• **Task details**: Determine the count of lines in the following entries that contain the string "size". Write only the number.
------------------------------------
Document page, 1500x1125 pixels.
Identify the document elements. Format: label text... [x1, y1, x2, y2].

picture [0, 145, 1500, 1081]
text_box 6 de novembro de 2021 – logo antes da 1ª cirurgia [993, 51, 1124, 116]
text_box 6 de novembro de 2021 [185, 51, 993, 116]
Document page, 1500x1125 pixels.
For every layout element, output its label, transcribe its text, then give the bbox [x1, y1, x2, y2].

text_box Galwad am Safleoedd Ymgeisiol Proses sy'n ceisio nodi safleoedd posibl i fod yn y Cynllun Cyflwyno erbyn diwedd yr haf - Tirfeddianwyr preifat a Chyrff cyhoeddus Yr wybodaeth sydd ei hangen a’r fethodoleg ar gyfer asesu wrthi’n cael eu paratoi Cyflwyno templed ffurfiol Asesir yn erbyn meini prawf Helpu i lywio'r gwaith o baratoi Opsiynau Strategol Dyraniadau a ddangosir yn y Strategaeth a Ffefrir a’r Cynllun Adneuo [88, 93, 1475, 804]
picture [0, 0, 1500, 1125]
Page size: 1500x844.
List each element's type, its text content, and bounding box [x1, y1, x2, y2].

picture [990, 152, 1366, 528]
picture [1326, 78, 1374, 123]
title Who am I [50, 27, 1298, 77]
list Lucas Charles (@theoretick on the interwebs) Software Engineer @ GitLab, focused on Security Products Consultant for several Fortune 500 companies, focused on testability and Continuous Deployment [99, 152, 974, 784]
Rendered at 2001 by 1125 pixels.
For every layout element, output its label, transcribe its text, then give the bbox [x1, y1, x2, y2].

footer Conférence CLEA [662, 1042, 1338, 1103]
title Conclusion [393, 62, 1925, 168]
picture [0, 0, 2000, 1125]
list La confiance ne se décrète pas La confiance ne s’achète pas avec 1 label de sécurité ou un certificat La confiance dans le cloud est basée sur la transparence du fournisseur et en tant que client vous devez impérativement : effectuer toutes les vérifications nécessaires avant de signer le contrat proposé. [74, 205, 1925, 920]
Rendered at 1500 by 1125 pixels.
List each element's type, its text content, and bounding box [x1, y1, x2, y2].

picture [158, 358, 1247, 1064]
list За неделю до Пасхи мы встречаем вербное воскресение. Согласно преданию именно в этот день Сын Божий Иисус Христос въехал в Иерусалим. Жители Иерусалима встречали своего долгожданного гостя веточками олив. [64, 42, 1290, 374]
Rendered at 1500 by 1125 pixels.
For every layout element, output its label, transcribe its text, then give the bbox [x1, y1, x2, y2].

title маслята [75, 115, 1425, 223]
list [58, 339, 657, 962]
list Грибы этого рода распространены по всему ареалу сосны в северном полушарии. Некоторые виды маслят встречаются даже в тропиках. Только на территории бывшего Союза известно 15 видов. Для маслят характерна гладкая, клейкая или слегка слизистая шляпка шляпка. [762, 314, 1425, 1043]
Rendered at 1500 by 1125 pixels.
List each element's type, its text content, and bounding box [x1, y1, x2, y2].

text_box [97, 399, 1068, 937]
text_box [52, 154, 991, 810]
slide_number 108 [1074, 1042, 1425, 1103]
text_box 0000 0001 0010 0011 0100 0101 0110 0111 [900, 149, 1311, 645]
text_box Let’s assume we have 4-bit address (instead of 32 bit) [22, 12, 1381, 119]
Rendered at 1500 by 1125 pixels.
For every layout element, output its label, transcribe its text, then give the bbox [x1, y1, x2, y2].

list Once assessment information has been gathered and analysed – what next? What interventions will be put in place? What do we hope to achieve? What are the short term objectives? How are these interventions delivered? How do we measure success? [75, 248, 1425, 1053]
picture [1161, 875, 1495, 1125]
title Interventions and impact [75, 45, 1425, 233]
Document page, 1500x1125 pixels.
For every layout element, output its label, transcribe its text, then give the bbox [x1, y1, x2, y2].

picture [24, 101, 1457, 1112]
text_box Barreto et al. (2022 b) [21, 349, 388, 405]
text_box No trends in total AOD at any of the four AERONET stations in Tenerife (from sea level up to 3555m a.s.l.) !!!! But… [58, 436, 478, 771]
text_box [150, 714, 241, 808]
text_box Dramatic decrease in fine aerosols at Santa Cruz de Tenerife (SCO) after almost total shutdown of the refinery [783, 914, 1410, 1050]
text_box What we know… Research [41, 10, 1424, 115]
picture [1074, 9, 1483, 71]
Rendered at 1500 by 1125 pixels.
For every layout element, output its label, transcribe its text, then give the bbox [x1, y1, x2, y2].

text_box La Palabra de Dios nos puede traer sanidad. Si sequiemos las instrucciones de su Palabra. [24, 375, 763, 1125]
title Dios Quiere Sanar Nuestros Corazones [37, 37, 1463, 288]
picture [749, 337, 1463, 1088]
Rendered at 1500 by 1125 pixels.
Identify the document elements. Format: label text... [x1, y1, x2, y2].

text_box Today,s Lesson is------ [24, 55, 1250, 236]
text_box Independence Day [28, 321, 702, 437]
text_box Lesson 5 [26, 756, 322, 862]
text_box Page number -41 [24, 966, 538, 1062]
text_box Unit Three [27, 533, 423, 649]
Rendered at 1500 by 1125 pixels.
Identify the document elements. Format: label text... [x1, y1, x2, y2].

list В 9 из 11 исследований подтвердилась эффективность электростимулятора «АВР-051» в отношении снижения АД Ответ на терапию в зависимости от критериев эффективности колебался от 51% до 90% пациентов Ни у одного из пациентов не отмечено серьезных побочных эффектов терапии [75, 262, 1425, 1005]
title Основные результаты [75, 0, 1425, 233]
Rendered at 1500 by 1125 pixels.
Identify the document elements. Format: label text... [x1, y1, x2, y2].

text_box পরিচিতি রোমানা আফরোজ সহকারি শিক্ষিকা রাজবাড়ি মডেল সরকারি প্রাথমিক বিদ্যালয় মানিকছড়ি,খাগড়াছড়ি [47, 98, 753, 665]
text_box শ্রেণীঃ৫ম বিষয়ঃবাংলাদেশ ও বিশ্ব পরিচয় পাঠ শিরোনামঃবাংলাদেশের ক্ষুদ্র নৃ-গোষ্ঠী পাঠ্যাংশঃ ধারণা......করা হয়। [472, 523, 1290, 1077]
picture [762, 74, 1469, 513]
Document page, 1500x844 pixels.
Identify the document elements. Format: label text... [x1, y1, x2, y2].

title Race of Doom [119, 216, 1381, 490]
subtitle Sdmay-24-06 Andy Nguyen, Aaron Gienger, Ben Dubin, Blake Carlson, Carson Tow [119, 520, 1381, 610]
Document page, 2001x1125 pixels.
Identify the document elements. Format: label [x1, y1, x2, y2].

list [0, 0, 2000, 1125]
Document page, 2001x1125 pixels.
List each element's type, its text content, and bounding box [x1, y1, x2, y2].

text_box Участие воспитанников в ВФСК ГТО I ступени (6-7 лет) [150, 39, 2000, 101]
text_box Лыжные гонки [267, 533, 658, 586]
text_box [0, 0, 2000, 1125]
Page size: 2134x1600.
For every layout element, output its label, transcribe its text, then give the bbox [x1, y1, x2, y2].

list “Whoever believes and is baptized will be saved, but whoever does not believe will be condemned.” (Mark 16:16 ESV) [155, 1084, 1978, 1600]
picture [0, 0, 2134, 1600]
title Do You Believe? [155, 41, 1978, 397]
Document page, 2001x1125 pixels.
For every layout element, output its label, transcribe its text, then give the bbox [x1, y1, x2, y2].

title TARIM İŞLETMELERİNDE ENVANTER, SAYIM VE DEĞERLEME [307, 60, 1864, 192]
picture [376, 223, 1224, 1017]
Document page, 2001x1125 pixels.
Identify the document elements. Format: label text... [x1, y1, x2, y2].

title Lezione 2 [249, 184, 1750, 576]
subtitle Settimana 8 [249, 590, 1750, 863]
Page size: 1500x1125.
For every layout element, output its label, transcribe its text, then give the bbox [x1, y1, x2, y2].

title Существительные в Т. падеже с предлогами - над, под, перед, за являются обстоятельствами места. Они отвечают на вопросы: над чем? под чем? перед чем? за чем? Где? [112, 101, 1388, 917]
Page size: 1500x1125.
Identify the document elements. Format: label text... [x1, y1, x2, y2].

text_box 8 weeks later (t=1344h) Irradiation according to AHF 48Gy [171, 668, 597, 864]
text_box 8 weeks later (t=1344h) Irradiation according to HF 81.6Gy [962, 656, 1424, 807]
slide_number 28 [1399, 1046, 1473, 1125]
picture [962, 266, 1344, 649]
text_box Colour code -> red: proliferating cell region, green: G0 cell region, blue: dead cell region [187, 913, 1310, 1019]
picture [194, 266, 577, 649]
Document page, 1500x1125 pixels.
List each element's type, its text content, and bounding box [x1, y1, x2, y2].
------------------------------------
• **Result of this exercise**: 4